Far and away, most of the questions were about the unicorn. Elsbeth could not say enough in praise and told over and over how she was healed of all her fears and torments simply by touching the beauty. Marguerite, however, did not like the tone of some of the questions. These were asked mostly by men at arms, hunters all.
At the last, the Lord Ahlmored stepped forward as if he had waited patiently for just the right moment. “Well I, for one, do not believe a word of it. Oh, I am sure the young ladies have told what they believe is true, but I suspect the truth is more that some ordinary thieves stole the girl in the woods when they had a chance, no doubt to hold her for ransom. The lovely Margueritte followed her little sister and probably found a gentle old nag that had come loose of its tether and wandered off in search of a good graze. Then by mere chance they stumbled on the cave of the thieves, sheep rustlers we might call them. The leader probably slipped in the doorway to allow the girls to escape, which happens.” Lord Ahlmored shrugged. “The nag, which was certainly lost and had nowhere else to go, then carried them off before the other thieves could stop them. I suspect there is no more to the real truth than that.” He shrugged again like that should be the end of the story and the discussion. Reason prevailed.

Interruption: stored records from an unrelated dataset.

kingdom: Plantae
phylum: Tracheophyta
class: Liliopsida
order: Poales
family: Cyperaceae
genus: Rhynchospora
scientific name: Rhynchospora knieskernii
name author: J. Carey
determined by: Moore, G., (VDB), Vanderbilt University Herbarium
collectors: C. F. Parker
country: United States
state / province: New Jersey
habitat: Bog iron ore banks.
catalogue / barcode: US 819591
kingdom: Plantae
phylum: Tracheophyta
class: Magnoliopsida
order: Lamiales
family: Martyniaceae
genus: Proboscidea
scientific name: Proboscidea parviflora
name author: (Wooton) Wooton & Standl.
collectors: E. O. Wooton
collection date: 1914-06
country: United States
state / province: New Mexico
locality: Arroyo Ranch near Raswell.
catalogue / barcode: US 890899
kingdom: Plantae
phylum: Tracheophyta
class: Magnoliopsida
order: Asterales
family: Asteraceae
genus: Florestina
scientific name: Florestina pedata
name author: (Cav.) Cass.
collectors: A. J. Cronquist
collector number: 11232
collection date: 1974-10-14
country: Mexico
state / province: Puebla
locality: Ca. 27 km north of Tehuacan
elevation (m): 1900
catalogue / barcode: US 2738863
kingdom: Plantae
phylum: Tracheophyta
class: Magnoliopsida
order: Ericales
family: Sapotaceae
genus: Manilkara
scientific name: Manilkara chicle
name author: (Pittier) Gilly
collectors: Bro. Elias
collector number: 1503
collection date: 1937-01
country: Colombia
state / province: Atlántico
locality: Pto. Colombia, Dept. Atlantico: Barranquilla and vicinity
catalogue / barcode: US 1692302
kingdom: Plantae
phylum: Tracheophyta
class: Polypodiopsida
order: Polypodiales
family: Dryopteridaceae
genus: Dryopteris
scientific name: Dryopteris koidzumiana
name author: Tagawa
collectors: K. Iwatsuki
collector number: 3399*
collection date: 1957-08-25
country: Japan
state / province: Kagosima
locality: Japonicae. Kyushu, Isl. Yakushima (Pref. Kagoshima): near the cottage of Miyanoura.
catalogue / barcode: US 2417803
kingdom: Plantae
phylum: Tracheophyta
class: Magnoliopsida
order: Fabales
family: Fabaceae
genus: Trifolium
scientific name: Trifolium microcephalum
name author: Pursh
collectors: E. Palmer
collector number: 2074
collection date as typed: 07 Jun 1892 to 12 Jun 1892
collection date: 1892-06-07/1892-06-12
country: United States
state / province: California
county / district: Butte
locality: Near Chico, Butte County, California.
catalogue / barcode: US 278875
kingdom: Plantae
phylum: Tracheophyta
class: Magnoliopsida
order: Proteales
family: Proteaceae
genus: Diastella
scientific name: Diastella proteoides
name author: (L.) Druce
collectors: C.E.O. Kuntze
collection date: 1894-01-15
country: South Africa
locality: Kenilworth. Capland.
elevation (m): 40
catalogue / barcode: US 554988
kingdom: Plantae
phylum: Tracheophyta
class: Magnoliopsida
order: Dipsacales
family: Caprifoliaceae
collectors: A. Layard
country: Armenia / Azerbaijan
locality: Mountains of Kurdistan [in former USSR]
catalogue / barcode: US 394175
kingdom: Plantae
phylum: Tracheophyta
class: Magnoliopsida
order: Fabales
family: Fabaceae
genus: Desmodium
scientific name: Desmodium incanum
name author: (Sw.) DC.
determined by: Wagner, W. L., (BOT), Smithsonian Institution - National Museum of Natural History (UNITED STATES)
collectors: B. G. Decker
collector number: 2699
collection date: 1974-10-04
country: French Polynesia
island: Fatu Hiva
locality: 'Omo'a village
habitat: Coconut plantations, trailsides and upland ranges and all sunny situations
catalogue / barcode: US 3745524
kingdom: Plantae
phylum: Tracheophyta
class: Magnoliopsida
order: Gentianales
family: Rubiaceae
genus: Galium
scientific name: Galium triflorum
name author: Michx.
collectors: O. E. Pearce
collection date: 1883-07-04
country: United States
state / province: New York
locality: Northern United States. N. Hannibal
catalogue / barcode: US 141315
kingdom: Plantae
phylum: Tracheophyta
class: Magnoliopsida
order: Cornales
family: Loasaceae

Lord Bartholomew, however, had not been counted on. Red with fury, he broke Brianna’s hold on him. “Are you calling my daughters liars?” He shouted and faced the African who merely smiled and bowed.
“Not at all,” Ahlmored said. “I did say they honestly believe their own story, but you know how these things get built up in the mind, and especially in the imagination of children.”
Bartholomew only kept back when Baron Bernard and Bernard’s squire, his own son Michael stepped in front of him. Sir Barth felt steaming mad, but he was not the only one. Duredain the druid looked ready to spit. Ogres and unicorns made sense in his world, even if they were encountered by one who had the audacity to speak of this Christ. Arrogant Moslem ambassadors and their rationalistic “explain-it-away” sentiments, however, were intolerable. For all his faults, the druid could never tolerate a closed mind.
“You’re a fool, Ahlmored,” he said, as Bartholomew looked at his girls.